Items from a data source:
○ ○ ○ ○ ○

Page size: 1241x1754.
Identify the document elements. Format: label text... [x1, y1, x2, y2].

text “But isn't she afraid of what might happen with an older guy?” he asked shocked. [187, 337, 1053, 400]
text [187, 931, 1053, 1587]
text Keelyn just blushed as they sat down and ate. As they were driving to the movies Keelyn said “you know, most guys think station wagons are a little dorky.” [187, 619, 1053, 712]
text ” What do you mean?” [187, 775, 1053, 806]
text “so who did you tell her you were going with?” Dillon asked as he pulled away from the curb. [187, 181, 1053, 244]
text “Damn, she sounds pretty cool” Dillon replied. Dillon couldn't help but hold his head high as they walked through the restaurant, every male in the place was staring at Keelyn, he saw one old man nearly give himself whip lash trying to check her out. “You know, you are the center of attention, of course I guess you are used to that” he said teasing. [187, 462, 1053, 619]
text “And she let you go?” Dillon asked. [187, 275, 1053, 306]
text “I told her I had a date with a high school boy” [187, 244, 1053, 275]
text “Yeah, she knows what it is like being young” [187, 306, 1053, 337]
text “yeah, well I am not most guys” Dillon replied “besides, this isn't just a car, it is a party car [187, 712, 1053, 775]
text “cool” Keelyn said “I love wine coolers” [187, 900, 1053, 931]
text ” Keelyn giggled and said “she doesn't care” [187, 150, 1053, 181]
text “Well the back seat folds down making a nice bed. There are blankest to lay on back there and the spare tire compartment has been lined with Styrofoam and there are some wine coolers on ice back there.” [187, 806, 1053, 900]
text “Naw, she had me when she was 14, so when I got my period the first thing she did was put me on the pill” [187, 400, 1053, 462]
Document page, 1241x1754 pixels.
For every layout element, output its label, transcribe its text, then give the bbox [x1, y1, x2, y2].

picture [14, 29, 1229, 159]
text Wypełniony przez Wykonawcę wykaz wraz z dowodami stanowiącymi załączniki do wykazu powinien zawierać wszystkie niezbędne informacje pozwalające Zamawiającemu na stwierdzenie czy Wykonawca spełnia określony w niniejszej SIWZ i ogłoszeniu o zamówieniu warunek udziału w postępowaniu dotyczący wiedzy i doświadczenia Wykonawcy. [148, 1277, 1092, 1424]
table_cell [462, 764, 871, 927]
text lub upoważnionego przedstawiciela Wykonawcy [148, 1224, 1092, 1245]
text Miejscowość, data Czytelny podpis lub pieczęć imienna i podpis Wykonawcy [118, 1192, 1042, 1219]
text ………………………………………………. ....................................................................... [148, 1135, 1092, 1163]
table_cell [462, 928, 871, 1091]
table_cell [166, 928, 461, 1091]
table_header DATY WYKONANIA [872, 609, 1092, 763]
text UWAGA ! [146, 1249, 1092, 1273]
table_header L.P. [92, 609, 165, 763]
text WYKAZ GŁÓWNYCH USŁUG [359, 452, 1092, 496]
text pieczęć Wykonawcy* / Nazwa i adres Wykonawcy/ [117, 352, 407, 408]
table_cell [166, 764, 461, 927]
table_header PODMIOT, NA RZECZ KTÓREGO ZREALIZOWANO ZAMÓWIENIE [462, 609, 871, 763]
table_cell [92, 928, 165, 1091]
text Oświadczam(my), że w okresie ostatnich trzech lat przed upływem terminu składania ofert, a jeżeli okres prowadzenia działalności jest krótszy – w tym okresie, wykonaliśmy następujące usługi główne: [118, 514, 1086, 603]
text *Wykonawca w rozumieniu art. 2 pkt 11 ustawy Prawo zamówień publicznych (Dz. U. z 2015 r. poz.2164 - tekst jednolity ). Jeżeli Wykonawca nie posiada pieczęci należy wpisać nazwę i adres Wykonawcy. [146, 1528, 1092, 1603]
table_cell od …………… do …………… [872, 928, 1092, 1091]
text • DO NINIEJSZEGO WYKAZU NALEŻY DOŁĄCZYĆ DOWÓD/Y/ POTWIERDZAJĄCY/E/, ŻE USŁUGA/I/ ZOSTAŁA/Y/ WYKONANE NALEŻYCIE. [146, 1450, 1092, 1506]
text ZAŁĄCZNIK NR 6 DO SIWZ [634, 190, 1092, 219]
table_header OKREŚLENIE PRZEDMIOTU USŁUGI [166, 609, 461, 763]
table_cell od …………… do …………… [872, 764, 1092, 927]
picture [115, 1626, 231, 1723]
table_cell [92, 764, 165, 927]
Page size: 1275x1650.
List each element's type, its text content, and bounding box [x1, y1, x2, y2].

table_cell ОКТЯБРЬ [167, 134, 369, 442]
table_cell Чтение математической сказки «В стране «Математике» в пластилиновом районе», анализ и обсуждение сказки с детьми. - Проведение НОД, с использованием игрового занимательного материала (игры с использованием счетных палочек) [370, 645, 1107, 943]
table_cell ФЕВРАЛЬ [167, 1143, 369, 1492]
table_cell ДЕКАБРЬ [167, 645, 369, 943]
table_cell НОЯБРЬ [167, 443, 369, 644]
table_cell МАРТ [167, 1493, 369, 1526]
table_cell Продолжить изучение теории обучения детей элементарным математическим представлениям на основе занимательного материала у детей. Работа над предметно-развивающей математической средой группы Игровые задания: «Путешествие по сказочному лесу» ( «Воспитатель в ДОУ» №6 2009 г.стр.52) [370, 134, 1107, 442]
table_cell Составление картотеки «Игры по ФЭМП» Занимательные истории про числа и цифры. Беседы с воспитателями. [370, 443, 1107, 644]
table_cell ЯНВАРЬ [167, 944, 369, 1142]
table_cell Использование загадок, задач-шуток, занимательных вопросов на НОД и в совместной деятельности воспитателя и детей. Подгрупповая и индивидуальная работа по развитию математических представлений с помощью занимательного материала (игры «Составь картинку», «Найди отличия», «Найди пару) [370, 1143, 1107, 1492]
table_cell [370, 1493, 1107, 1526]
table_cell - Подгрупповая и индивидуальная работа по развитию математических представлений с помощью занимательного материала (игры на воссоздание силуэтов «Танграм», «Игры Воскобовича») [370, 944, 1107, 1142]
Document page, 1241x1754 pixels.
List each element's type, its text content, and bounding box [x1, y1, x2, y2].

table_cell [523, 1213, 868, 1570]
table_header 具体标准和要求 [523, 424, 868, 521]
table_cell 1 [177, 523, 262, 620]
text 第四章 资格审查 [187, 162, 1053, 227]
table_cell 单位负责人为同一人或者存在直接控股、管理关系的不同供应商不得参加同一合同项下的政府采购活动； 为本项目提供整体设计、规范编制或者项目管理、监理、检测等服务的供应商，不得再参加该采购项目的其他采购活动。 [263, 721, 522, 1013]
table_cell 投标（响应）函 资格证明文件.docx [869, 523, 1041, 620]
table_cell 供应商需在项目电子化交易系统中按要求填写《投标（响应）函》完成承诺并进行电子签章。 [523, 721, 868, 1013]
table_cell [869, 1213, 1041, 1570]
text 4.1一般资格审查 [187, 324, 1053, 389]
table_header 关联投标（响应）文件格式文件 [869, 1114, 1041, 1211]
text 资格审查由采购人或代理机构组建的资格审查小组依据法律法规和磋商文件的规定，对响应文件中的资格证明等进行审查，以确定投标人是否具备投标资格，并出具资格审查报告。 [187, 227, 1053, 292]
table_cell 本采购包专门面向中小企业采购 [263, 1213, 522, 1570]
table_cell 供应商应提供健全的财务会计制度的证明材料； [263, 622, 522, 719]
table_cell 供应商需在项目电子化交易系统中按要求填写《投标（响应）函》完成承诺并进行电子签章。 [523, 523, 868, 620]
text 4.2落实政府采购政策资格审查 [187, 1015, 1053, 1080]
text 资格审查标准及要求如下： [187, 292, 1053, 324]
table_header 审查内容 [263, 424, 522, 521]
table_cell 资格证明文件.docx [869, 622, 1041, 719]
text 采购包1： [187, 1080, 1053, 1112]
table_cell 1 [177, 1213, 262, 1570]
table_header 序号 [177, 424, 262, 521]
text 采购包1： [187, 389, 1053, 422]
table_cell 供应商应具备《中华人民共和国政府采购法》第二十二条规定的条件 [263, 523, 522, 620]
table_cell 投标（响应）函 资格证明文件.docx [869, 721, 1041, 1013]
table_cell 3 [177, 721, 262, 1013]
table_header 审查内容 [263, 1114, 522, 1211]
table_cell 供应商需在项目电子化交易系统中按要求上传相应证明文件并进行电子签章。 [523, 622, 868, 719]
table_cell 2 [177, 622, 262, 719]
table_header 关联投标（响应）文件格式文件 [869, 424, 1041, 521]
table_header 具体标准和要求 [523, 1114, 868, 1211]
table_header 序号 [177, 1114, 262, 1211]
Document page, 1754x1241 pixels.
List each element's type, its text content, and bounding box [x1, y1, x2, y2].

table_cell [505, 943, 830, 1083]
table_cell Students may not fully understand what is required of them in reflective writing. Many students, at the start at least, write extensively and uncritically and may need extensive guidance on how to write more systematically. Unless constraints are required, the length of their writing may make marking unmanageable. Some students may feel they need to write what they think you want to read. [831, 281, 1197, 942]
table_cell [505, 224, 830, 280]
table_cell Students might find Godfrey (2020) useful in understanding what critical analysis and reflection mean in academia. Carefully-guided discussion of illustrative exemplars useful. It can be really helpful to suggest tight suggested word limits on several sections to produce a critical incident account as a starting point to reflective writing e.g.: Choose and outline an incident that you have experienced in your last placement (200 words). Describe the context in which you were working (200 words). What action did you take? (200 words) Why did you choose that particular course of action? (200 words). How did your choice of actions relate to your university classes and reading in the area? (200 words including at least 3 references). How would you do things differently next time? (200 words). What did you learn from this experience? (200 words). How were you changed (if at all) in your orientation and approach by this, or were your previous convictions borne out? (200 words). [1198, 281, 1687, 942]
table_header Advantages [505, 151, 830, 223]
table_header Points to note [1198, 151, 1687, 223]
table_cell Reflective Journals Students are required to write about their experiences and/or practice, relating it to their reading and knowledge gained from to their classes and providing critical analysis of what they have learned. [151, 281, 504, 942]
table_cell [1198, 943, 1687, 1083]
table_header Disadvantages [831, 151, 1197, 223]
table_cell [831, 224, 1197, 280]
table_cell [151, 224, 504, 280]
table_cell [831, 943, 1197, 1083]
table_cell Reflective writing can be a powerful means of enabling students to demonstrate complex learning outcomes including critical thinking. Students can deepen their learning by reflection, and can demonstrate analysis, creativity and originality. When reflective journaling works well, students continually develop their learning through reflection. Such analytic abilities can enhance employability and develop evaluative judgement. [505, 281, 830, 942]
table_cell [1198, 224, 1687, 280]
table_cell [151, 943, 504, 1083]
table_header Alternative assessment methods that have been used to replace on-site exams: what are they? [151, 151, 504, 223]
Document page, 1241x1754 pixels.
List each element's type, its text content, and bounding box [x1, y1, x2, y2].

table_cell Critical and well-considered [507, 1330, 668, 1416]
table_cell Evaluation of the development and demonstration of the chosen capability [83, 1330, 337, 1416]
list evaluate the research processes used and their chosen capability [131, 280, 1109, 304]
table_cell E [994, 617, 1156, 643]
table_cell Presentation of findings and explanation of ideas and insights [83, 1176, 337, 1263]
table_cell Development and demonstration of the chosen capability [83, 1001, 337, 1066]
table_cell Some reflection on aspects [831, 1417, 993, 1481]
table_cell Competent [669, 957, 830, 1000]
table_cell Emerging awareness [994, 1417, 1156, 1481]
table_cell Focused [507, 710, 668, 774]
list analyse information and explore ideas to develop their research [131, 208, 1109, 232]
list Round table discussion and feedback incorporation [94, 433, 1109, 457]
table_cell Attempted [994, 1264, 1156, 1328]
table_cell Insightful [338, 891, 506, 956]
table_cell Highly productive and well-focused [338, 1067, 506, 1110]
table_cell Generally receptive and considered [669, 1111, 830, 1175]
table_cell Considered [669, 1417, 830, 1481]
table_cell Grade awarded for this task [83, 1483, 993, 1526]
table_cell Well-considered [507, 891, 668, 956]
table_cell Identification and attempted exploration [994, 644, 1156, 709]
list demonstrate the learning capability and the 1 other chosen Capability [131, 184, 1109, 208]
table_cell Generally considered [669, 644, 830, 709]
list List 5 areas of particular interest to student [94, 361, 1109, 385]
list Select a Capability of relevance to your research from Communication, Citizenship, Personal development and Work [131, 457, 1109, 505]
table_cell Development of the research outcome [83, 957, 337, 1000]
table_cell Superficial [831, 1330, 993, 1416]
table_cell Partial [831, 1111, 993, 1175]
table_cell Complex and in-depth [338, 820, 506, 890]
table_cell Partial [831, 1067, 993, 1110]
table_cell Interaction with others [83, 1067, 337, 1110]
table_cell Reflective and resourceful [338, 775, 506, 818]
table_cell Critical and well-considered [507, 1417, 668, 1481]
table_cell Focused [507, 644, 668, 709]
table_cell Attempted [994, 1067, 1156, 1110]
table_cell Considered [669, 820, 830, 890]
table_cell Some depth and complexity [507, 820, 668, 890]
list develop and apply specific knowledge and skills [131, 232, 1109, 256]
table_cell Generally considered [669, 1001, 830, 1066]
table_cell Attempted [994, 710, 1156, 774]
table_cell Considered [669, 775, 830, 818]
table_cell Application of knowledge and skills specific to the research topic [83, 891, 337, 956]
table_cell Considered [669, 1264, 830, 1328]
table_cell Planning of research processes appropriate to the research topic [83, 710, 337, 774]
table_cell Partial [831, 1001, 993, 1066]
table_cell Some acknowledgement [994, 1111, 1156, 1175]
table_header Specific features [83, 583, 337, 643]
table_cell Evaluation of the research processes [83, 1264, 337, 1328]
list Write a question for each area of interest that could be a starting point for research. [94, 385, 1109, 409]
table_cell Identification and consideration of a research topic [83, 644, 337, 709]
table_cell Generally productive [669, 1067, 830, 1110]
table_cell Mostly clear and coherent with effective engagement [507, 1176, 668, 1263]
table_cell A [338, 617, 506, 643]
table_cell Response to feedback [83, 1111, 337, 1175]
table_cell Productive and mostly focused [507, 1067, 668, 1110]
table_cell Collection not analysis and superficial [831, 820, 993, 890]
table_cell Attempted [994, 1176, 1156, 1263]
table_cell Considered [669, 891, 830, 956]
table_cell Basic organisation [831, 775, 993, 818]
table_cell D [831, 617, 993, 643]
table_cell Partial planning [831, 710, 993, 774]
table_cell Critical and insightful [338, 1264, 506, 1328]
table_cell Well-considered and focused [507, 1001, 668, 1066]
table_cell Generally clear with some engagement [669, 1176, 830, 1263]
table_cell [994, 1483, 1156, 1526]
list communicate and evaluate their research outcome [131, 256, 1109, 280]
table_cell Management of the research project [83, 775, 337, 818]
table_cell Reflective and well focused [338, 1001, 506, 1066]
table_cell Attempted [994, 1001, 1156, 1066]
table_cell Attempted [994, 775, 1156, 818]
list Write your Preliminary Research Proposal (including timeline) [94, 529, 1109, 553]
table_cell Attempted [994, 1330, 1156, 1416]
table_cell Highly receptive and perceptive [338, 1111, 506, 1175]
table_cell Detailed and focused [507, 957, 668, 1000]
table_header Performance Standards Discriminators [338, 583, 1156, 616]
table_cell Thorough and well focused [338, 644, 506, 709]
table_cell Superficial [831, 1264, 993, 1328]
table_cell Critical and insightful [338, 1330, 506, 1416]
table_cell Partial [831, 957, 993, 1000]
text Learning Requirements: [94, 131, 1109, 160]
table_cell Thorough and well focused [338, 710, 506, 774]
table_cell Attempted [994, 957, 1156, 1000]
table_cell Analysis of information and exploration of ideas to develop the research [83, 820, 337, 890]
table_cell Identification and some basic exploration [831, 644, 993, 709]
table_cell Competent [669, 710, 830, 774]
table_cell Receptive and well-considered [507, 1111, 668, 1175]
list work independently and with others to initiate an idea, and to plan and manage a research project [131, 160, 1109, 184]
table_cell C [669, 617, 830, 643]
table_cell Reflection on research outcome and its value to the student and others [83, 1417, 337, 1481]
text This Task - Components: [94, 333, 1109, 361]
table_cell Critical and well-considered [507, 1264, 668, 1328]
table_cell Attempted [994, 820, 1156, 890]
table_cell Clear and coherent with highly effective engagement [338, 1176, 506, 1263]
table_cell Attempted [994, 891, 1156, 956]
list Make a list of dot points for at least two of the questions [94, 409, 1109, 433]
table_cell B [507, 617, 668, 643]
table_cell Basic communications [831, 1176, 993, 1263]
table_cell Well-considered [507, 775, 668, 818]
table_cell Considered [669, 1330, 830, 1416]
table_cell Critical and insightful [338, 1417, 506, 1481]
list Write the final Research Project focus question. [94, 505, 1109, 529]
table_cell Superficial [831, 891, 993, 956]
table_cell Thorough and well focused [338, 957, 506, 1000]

○ ○ ○ ○ ○

Your task
If a line in the entries above contains "exploration", report it.

Exercise result
table_cell Identification and attempted exploration [994, 644, 1156, 709]
table_cell Analysis of information and exploration of ideas to develop the research [83, 820, 337, 890]
table_cell Identification and some basic exploration [831, 644, 993, 709]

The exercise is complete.